Aggravated tumor vasculature in the absence of ST2 in mouse glioma. (A-B) Immunofluorescence staining showing increased CD31 expression and vascular density in gliomas from ST2-deficient mice. In the absence of st2, CD31 expression increases, as evidenced by (C) area marked by CD31 antibodies and (D) intensity of the staining close to the tumor border. There is a higher number of vessels (E), extended vessel length (F), and larger vessel volume (G). (H) Vessels in st2^-/- mice are characterized by a greater cross-sectional area and (I) an increased diameter. (J-L) IgG labeling reveals that ST2-deficient glioma-bearing mice exhibit more leakage than wt mice in close proximity of the tumor border (M) Elevated levels of proteins associated with angiogenesis in serum of ST2-deficient mice with brain tumors, compared to control mice, and further enhanced in st2^-/- mice with glioma. Results are representative of three biological replicates with 10 mice per group in each repeat. Scale Bars: 50 µm (A, B) and 500 µm (J, K).

Figure 5.

Absence of ST2 results in suppressed immune response in CT-2A gliomas. Flow cytometry data of immune cell profiles in CT-2A brain tumors from wt and st2^-/- mice. (A) Gating strategy used to identify innate myeloid populations in the brain of CT2A-bearing wt and st2^-/- mice by flow cytometry, namely CD11b⁺CD11c^- macrophages (MΦ), CD11b^-CD11c⁺ cDC type 1 (cDC1) and CD11b⁺CD11c⁺ cDC type 2 (cDC2). The overall macrophage, cDC1, and cDC2 populations were identified by gating on CD45^high cells, followed by gating based on CD11b and CD11c expression.

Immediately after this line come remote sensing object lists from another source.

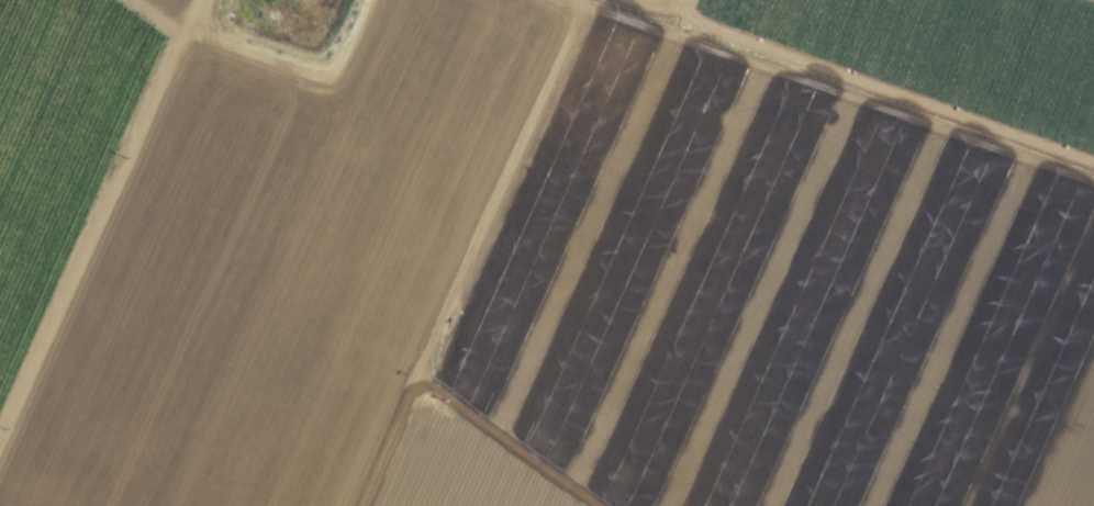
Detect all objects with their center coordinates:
road: (673, 4)
wastewater plant: (286, 20)
crop: (547, 253)

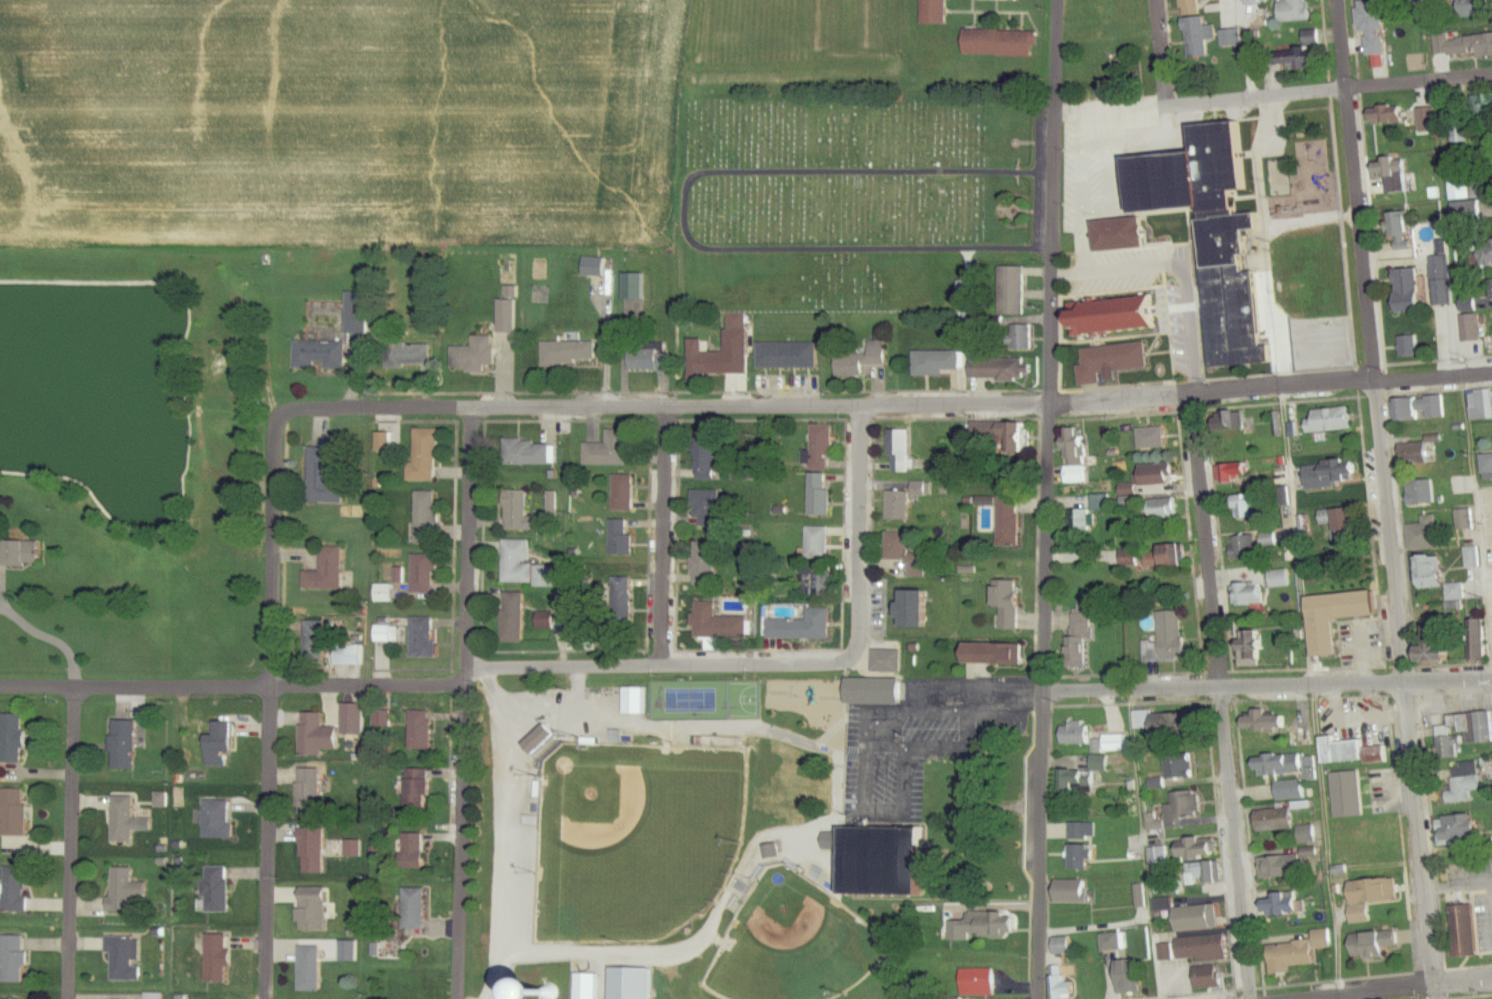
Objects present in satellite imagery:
building: (1256, 2)
building: (1192, 8)
building: (1295, 11)
building: (938, 12)
building: (1085, 16)
building: (1370, 29)
building: (1202, 31)
building: (1313, 38)
building: (1001, 43)
building: (1442, 45)
road: (1245, 47)
building: (1473, 47)
building: (1303, 59)
road: (1330, 87)
road: (1164, 105)
building: (1385, 116)
building: (1419, 119)
building: (1460, 131)
road: (1105, 173)
building: (1396, 176)
building: (1465, 187)
road: (1079, 194)
road: (1308, 221)
building: (1395, 229)
building: (1216, 232)
road: (1260, 240)
building: (1485, 254)
building: (595, 268)
road: (1067, 276)
road: (1182, 280)
building: (635, 287)
building: (968, 289)
building: (1490, 290)
building: (1466, 306)
building: (509, 312)
building: (360, 313)
building: (1119, 316)
building: (740, 323)
building: (1021, 338)
road: (1370, 340)
road: (1053, 342)
building: (1407, 345)
building: (571, 353)
building: (476, 354)
building: (321, 355)
building: (789, 355)
building: (415, 356)
road: (271, 358)
building: (708, 359)
building: (653, 360)
building: (861, 361)
building: (1114, 362)
building: (938, 363)
building: (1003, 369)
road: (1342, 381)
building: (1479, 405)
road: (737, 407)
building: (1418, 408)
building: (1324, 420)
building: (1237, 421)
building: (1275, 425)
building: (994, 436)
building: (1154, 438)
building: (611, 449)
building: (821, 450)
building: (902, 452)
building: (534, 454)
building: (1411, 454)
building: (426, 455)
building: (1075, 456)
building: (708, 459)
building: (1485, 467)
building: (1234, 471)
building: (1340, 471)
building: (327, 478)
building: (1132, 491)
building: (624, 493)
building: (1418, 493)
building: (821, 496)
building: (907, 500)
building: (552, 505)
building: (1251, 505)
building: (708, 509)
building: (519, 511)
building: (427, 517)
building: (1462, 520)
building: (1011, 521)
building: (1342, 525)
building: (1427, 533)
road: (667, 537)
road: (1207, 537)
building: (622, 538)
building: (1271, 539)
building: (817, 543)
road: (472, 544)
building: (1242, 547)
road: (860, 550)
road: (275, 553)
building: (22, 554)
building: (909, 555)
building: (1167, 556)
building: (1131, 558)
building: (706, 563)
building: (517, 564)
road: (1484, 566)
building: (328, 571)
building: (426, 574)
building: (545, 576)
building: (1440, 578)
building: (819, 585)
building: (1264, 588)
building: (385, 593)
building: (1009, 603)
building: (921, 610)
building: (1341, 617)
building: (515, 618)
building: (547, 620)
building: (801, 624)
building: (718, 625)
building: (1083, 631)
building: (385, 634)
building: (426, 637)
road: (43, 638)
building: (1168, 639)
building: (1442, 645)
building: (1478, 650)
building: (1000, 654)
building: (1253, 654)
building: (346, 655)
building: (889, 661)
road: (1267, 682)
road: (413, 687)
building: (878, 692)
park: (748, 698)
park: (694, 699)
building: (636, 701)
building: (355, 718)
building: (1144, 720)
building: (1266, 721)
building: (1173, 725)
building: (1467, 728)
building: (422, 730)
building: (319, 735)
building: (1080, 736)
building: (14, 739)
building: (543, 739)
building: (225, 743)
building: (1116, 743)
building: (126, 745)
building: (1351, 751)
building: (1102, 764)
building: (1282, 764)
building: (1182, 766)
building: (1464, 781)
building: (1087, 783)
building: (421, 786)
building: (1291, 790)
building: (312, 791)
building: (1348, 792)
building: (1186, 806)
building: (17, 812)
building: (221, 818)
building: (1280, 820)
building: (128, 821)
building: (1463, 829)
building: (1084, 831)
building: (1385, 834)
building: (1311, 836)
road: (462, 838)
park: (635, 838)
road: (1419, 839)
road: (1038, 841)
road: (1237, 841)
road: (72, 843)
road: (269, 844)
building: (1198, 848)
building: (315, 850)
building: (417, 850)
building: (1083, 857)
building: (885, 860)
building: (1289, 864)
building: (1205, 874)
building: (1172, 887)
building: (17, 889)
building: (219, 889)
building: (126, 890)
building: (1077, 892)
building: (1139, 897)
building: (1368, 898)
building: (1166, 905)
building: (1288, 905)
building: (416, 906)
building: (316, 908)
building: (1201, 918)
building: (988, 924)
building: (1466, 931)
building: (1115, 942)
park: (792, 944)
building: (1372, 945)
building: (1063, 946)
building: (1208, 949)
building: (1302, 952)
building: (221, 957)
building: (127, 958)
building: (15, 959)
building: (312, 968)
building: (1134, 976)
building: (1211, 977)
building: (980, 982)
building: (1064, 983)
building: (588, 986)
road: (1386, 987)
water tower: (549, 995)
building: (156, 996)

Alternatively, non-tissue resident cDC1s were identified as CD45^highCX3CR1^-CD11b^-CD11c⁺. Macrophages (CD11b + CD11c-) from st2^-/- mice have reduced CD86 expression (B,C) and increased Arg1 levels (D, E), indicating suppressed activity. The gray box in (D) highlights a population of CD86^hi cells that were underrepresented in st2-/- mice. (D,E) The dotted line in (E) indicates increased expression of Arg1 in st2-/- mice. Type 1 conventional dendritic cells (CD11b-CD11c + cDC1s) in st2^-/- mice show lower CD86 (F, G), and nonresident CX3CR1- cDC1s display reduced MHC-II expression (H, I), crucial for T cell activation. The gray box in (G) highlights a population of CD86^hi cells that were underrepresented in st2-/- mice while the gray box in (I) highlights a population of MHC-II^- cells that were overrepresented in st2-/- mice. Similarly, type 2 cDCs (CD11b + CD11c + cDC2s) display decreased CD86 (J, K) with heightened Arg1 (L, M) and IL-10 production (N, O), suggesting immune inhibition. The gray box in (K) and (O) highlights a population of CD86^hi and IL-10^hi cells that were underrepresented in st2-/- mice. The dotted line in (M) indicates increased expression of Arg1 in st2-/- mice. (P) Gating strategy used to produce data shown in panels Q-S. The two major T cell subpopulations were separated based on their CD8 and CD4 expression. CD8⁺PD1⁺, as well as CD4⁺CD69⁺ and CD4⁺CD107a⁺ T cells, were identified using FMO-based gates. An increase in exhausted CD8 + PD1 + T cells (Q) and a decrease in activated (CD69+) (R) and cytotoxic (CD107a+) (S) CD4 + T cells in st2^-/- mice indicate T cell suppression. Results are representative of three biological replicates with 10 mice per group in each repeat.